A 2017 meta-analysis39 of 108 studies with nearly 50,000 people found that the STOP-BANG questionnaire performed best with regard to sensitivity and diagnostic odds ratio, but with poor specificity.

These screening tools and modified versions of them have also been evaluated in patients who have had a stroke.

In 2015, Boulos et al28 found that the STOP-BAG (a version of STOP-BANG that excludes neck circumference) and the 4-variable (4V) questionnaire (sex, BMI, blood pressure, snoring) had moderate predictive value for OSA within 6 months after sroke.

In 2016, Katzan et al40 found that the STOP-BAG2 (STOP-BAG criteria plus continuous variables for BMI and age) had a high sensitivity for polysomnographically diagnosed OSA within the first year after a stroke. The specificity was significantly better than the STOP-BANG or the STOP-BAG questionnaire, although it remained suboptimal at 60.5%.

In 2017, Sico et al41 developed and assessed the SLEEP Inventory (sex, left heart failure, Epworth Sleepiness Scale, enlarged neck, weight in pounds, insulin resistance or diabetes, and National Institutes of Health Stroke Scale) and found that it outperformed the Berlin and STOP-BANG questionnaires in the poststroke setting. The SLEEP Inventory had the best specificity and negative predictive value, and a slightly better ability to correctly classify patients as having OSA or not, classifying 80% of patients correctly.

These newer screening tools (eg, STOP-BAG, STOP-BAG2, SLEEP) can be used to identify with reasonable accuracy which patients need definitive testing after stroke.

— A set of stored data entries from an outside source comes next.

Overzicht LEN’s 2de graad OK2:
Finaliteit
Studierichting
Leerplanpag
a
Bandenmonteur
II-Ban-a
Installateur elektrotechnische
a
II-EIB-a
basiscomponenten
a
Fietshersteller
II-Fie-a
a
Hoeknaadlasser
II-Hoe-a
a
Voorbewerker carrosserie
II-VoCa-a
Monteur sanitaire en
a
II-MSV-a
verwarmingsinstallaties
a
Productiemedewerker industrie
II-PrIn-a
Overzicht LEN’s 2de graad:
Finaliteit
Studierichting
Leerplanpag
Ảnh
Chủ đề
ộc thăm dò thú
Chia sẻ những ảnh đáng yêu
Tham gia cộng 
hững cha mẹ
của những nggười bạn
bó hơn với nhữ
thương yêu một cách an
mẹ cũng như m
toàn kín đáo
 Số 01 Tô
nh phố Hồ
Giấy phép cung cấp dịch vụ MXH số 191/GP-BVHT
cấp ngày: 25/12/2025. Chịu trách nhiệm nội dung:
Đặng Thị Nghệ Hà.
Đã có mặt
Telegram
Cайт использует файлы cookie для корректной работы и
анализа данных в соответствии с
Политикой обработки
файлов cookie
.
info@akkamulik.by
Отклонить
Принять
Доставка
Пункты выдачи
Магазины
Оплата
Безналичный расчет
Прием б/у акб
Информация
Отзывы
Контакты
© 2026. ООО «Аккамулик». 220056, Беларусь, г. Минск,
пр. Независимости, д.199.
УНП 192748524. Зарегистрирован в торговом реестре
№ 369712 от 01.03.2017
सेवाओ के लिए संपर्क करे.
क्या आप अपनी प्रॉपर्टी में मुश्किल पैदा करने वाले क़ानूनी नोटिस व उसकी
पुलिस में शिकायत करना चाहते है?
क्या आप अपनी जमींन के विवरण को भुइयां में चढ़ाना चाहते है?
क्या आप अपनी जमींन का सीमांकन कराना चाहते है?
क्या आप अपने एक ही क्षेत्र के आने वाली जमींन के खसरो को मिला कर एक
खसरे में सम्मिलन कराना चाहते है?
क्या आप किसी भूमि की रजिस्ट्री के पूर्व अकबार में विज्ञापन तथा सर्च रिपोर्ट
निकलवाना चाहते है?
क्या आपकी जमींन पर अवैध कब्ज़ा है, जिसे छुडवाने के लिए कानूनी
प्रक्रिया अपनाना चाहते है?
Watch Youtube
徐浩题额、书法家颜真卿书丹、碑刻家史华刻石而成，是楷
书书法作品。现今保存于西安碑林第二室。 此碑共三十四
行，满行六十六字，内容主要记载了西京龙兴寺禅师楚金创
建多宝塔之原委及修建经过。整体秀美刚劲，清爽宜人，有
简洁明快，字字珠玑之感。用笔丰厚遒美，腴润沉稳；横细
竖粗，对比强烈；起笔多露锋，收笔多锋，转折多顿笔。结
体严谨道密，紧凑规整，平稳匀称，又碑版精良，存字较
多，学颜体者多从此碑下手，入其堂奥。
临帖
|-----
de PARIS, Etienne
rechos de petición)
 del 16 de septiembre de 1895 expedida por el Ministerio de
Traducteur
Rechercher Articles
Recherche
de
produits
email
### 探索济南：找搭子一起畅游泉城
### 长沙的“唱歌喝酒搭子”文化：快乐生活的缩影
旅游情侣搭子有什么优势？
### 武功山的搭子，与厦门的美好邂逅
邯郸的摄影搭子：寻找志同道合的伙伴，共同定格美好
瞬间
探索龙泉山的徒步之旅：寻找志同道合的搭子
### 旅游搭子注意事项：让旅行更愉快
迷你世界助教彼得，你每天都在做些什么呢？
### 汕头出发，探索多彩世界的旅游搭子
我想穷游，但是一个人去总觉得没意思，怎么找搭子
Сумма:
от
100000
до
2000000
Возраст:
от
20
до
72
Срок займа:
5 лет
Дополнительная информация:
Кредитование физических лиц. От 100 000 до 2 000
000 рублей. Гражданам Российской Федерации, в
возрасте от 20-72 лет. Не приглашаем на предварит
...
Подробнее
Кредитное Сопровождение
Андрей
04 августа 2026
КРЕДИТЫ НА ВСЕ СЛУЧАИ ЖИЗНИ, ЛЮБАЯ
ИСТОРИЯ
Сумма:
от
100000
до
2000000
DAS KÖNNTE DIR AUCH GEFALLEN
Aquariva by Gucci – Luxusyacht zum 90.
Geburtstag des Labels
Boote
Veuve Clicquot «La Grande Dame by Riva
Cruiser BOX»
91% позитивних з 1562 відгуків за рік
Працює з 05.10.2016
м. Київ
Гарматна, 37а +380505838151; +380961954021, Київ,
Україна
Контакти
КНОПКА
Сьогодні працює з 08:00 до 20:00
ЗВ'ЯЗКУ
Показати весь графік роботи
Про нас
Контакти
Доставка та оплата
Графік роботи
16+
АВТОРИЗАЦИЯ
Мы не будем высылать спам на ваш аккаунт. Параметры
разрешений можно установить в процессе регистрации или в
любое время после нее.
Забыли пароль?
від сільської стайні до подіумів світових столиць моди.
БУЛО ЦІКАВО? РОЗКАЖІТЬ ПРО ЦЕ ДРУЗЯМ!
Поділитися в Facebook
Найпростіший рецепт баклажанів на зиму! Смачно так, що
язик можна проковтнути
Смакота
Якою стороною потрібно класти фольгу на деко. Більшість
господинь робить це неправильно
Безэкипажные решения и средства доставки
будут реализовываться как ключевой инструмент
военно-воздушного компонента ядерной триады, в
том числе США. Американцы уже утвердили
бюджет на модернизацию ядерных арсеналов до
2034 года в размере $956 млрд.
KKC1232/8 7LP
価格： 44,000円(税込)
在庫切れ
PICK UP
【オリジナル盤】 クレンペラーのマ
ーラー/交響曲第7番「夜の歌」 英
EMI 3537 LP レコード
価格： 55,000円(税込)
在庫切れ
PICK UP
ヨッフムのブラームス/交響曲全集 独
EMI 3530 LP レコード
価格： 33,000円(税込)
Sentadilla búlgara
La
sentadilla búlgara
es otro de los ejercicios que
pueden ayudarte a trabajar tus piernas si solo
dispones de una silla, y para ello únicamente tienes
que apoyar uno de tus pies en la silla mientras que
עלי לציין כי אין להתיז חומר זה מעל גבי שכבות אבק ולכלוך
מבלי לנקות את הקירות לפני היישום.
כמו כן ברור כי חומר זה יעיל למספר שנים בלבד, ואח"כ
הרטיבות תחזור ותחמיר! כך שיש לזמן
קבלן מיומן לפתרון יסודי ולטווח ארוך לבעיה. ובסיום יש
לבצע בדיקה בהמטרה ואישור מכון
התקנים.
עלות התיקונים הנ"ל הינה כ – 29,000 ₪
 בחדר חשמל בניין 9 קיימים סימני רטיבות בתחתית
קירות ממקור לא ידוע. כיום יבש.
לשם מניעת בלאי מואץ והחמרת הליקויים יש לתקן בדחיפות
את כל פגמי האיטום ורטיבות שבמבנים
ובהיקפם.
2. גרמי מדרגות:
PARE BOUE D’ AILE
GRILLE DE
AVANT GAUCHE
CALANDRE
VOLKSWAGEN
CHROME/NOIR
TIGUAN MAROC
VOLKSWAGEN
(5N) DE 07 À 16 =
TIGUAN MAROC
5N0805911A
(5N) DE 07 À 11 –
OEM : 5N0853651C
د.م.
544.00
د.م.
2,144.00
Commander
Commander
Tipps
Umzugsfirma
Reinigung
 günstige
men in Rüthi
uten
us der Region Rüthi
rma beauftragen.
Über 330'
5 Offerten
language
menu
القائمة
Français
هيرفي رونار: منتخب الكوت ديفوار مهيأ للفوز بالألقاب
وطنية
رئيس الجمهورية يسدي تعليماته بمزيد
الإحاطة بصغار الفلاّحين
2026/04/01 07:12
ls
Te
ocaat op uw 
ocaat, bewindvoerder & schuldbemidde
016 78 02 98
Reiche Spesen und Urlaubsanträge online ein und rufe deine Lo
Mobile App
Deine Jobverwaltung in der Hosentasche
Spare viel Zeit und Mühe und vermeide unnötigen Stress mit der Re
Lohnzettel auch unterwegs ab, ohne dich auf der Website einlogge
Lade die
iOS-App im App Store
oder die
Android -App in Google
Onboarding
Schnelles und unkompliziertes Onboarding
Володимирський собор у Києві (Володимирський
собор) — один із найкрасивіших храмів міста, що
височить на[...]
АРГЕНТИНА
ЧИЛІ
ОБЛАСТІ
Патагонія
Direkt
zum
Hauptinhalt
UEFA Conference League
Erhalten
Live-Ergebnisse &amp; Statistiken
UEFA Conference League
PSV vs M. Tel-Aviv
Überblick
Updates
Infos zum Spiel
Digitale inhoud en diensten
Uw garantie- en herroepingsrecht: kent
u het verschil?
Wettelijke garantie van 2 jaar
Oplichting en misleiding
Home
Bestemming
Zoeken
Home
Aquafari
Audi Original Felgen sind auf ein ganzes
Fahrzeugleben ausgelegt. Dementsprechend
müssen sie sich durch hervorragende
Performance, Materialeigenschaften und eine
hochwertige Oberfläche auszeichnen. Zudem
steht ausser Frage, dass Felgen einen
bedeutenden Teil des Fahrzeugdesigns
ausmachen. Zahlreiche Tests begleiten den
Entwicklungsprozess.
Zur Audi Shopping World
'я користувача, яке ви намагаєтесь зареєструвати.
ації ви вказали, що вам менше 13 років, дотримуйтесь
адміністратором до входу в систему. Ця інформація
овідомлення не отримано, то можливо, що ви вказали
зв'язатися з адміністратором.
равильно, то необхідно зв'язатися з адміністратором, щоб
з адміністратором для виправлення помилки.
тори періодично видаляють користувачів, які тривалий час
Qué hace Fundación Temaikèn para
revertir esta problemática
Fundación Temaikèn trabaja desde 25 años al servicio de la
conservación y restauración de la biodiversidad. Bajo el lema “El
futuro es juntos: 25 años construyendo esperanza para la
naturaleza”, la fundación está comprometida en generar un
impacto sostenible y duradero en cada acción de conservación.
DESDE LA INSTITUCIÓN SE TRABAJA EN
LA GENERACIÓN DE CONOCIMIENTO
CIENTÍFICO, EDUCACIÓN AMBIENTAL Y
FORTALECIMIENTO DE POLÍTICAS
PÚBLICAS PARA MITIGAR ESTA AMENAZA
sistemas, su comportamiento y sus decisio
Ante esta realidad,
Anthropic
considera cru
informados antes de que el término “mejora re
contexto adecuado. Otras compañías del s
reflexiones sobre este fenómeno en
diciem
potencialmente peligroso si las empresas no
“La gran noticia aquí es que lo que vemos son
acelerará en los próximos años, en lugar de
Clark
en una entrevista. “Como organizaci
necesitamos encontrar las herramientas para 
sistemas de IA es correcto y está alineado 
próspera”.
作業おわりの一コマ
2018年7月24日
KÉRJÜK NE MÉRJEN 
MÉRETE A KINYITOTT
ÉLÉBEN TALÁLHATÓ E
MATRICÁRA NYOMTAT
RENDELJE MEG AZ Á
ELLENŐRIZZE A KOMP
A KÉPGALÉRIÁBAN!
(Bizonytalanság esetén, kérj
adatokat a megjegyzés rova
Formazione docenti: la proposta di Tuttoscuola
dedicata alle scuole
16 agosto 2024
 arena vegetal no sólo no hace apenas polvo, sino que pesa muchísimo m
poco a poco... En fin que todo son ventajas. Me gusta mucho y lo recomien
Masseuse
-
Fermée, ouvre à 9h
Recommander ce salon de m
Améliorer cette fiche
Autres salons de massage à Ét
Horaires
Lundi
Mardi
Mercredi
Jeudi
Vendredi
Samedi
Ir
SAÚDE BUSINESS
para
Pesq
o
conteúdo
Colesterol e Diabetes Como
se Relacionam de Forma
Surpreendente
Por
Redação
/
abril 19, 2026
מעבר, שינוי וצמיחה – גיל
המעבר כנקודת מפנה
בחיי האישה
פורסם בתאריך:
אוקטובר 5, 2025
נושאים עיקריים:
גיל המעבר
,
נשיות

Pulse oximetry is another possible screening tool          

Overnight pulse oximetry may also help screen for sleep apnea and stratify risk after a stroke. A 2012 study42 of overnight oximetry to screen patients before surgery found that the oxygen desaturation index was significantly associated with the AHI measured by polysomnography. However, oximetry testing cannot distinguish between OSA and central sleep apnea, so it is insufficient to diagnose OSA or qualify patients for therapy. Further study is needed to examine the ability of overnight pulse oximetry to screen or to stratify risk for OSA after stroke.

Polysomnography vs home testing

Polysomnography is the gold standard for diagnosing OSA. Benefits include technical support and trouble-shooting, determining relationships between OSA, body position, and sleep stage, and the ability to intervene with treatment.2 However, polysomnography can be cumbersome, costly, and resource-intensive.

A home sleep apnea test, ie, an unattended, limited-channel sleep study, may be an acceptable alternative.2–4,43,44 Home testing does not require a sleep technologist to be present during testing, uses fewer sensors, and is less expensive than overnight polysomnography, but its utility can be limited: it fails to accurately discriminate between episodes of OSA and central sleep apnea, there is potential for false-negative results, and it can underestimate sleep apnea burden because it does not measure sleep.2

Institutional resources and logistics may influence the choice of diagnostic modality. No data exist on outcomes from different diagnostic testing methods in poststroke patients. Further research is needed.